Bisignani challenged governments to take a different approach with air transport.

“We have nationalistic rules for businesses that compete globally. And, in place of
a strong vision and leadership for our industry’s future, governments micro-manage
and mis-regulate. In Europe alone, mis-regulation and micro-management cost the
industry EUR 5.9 billion each year. We need modern rules that will allow us the same
freedoms that other global businesses take for granted. Ownership and control rules
that restrict access to global capital are of a different age. We need to run our
businesses like real businesses. Markets and competition must shape the future of
our industry, not the 60 year-old bilateral system,” said Bisignani.

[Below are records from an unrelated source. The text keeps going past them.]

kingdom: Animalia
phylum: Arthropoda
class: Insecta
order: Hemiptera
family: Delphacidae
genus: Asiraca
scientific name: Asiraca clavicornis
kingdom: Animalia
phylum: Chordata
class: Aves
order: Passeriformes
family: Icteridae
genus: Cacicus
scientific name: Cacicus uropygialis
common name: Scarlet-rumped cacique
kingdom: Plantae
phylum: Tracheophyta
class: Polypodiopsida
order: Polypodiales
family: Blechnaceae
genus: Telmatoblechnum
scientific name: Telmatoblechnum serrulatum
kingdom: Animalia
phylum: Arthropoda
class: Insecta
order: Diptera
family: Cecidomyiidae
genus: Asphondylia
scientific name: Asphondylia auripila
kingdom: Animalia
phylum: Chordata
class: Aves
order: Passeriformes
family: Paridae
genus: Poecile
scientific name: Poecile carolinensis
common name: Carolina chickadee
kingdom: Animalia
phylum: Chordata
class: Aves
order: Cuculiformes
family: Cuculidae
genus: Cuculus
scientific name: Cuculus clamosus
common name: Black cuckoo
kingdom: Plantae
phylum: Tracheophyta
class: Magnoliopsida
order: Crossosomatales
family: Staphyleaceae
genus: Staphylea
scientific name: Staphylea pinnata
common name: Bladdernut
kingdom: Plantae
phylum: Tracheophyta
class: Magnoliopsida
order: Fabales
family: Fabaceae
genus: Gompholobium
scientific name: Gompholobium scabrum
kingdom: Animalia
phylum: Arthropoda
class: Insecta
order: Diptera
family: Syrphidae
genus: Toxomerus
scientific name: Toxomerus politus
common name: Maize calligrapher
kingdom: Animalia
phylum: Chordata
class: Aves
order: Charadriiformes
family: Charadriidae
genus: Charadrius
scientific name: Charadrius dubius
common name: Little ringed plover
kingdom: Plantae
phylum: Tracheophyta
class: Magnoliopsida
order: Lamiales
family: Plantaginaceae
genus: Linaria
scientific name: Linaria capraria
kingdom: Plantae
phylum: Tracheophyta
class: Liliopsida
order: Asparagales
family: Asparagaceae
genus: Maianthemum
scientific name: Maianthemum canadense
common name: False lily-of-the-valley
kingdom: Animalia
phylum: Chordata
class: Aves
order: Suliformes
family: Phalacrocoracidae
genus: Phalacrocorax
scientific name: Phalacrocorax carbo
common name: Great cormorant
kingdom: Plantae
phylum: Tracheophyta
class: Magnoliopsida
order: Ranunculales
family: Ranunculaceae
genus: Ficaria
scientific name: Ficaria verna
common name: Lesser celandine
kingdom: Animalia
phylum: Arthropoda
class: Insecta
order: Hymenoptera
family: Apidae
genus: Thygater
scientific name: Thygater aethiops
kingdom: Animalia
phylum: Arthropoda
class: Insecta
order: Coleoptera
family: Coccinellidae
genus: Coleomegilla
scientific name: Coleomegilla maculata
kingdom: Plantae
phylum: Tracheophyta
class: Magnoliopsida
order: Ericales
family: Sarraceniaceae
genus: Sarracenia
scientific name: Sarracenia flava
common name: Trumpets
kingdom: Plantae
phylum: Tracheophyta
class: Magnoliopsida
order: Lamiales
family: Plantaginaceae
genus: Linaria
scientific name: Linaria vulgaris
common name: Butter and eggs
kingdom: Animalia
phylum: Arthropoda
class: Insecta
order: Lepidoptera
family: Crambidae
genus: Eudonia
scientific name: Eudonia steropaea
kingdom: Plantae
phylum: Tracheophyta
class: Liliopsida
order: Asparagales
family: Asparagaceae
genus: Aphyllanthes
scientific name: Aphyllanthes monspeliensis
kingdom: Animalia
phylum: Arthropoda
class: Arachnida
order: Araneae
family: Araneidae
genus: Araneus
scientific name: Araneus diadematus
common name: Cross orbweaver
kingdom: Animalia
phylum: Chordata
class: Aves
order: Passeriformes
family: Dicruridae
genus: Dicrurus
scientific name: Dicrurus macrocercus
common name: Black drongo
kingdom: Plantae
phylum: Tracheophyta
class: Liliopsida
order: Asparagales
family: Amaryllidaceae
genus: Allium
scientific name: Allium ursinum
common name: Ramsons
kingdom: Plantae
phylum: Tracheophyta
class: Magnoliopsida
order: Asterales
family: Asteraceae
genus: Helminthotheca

Bisignani drew a comparison between a deregulated telecommunications industry and
aviation.

“Both of these industries have importance as strategic components of a nation’s
infrastructure. For both, deregulation resulted in declining yields in excess of 30%
between 1991 and 2004. But the playing fields are completely different. The telecom
industry has access to global capital, facilitating cross-border mergers. Customers
are well-served and the companies are financially healthy. Air transport is
fragmented, constrained and, as a result, a financial disaster in many places.
Governments agreed on progressive liberalisation through the International Civil
Aviation Organization (ICAO). It is time for government leadership to implement the
vision,” said Bisignani.

Urgent action is needed.

“The livelihood of 28 million people in aviation and aviation related activities and
US$1.8 trillion of economic activity are at stake. Governments must act quickly in
areas that are their responsibility and then get out of the way. We need to get on
with business,” concluded Bisignani.